XEGMSR-AM

Villahermosa, Tabasco; Mexico;
- Frequency: 620 kHz
- Branding: 620 AM, La Radio Que Se Ve

Programming
- Format: Talk

Ownership
- Owner: Grupo Multimedios Sin Reservas, S.A. de C.V.

History
- First air date: March 5, 2018
- Call sign meaning: Grupo Multimedios Sin Reservas

Technical information
- Class: B
- Power: 2.5 kW

Links
- Website: sinreservas.mx

= XEGMSR-AM =

Radio station in Villahermosa, Tabasco

XEGMSR-AM is a radio station on 620 AM in Villahermosa, Tabasco, in Mexico. It is owned by Grupo Multimedios Sin Reservas and carries a talk format.

==History==
XEGMSR was awarded in the IFT-4 radio auction of 2017 and came to air on March 5, 2018. The frequency had previously been occupied by XEHGR-AM, which migrated to FM as XHHGR-FM 94.1.

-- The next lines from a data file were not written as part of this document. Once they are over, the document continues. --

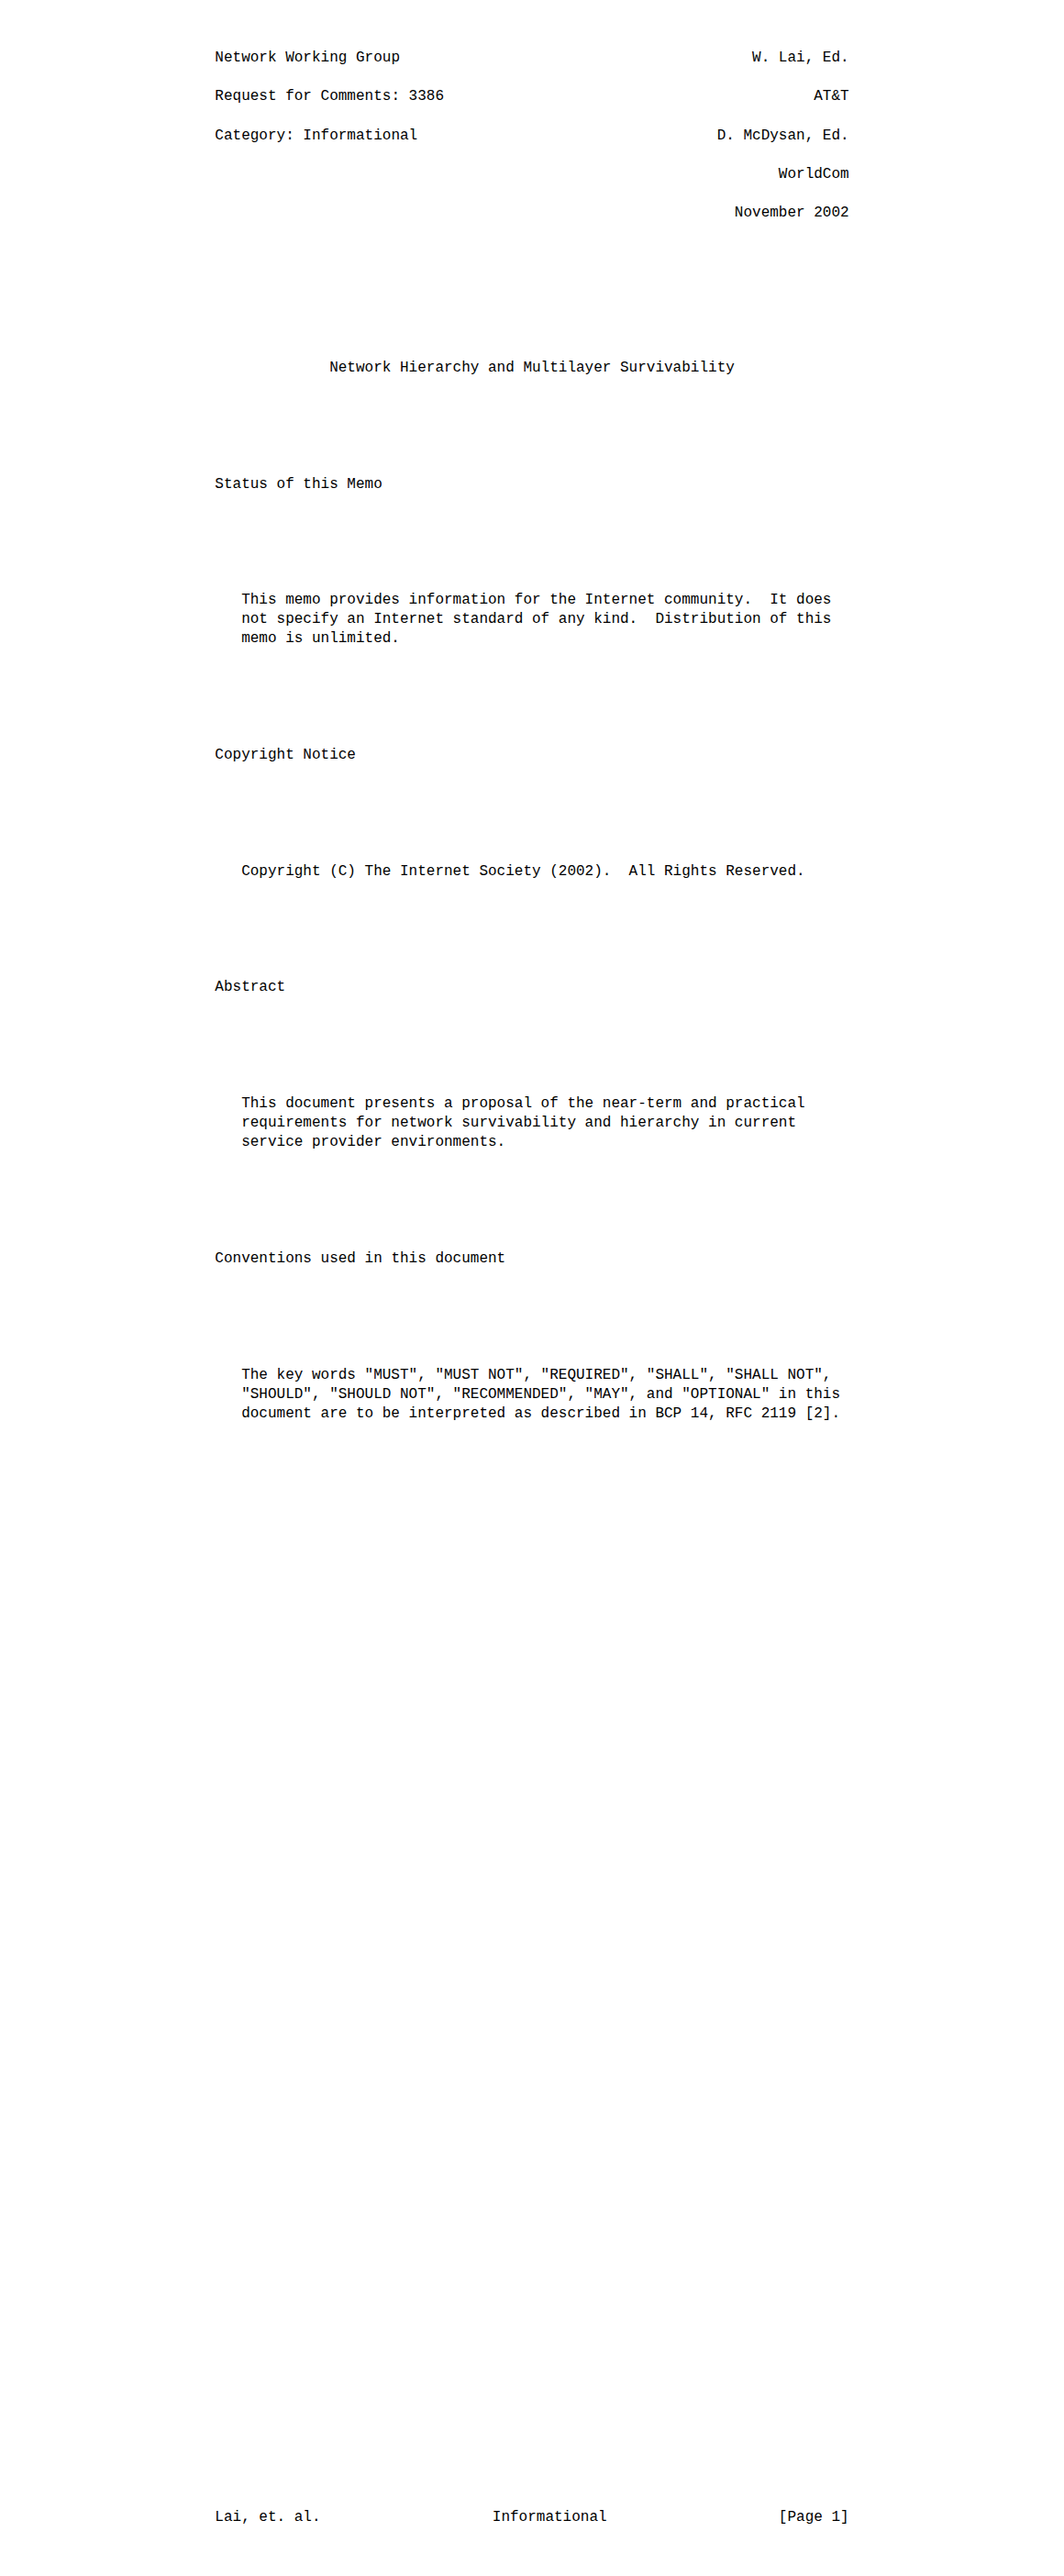Network Working Group W. Lai, Ed.
Request for Comments: 3386 AT&T
Category: Informational D. McDysan, Ed.
WorldCom
November 2002
Network Hierarchy and Multilayer Survivability
Status of this Memo
This memo provides information for the Internet community. It does not specify an Internet standard of any kind. Distribution of this memo is unlimited.
Copyright Notice
Copyright (C) The Internet Society (2002). All Rights Reserved.
Abstract
This document presents a proposal of the near-term and practical requirements for network survivability and hierarchy in current service provider environments.
Conventions used in this document
The key words "MUST", "MUST NOT", "REQUIRED", "SHALL", "SHALL NOT", "SHOULD", "SHOULD NOT", "RECOMMENDED", "MAY", and "OPTIONAL" in this document are to be interpreted as described in BCP 14, RFC 2119 [2].
Lai, et. al. Informational[Page 1]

It was owned by Juan Carlos Huerta Gutiérrez, who had previously spent two decades hosting the local Panorama Informativo newscast on Grupo ACIR stations. However, within three months of signing on XEGMSR, on May 15, 2018, Huerta was killed outside of his home, making him the fourth journalist to die in Mexico in 2018.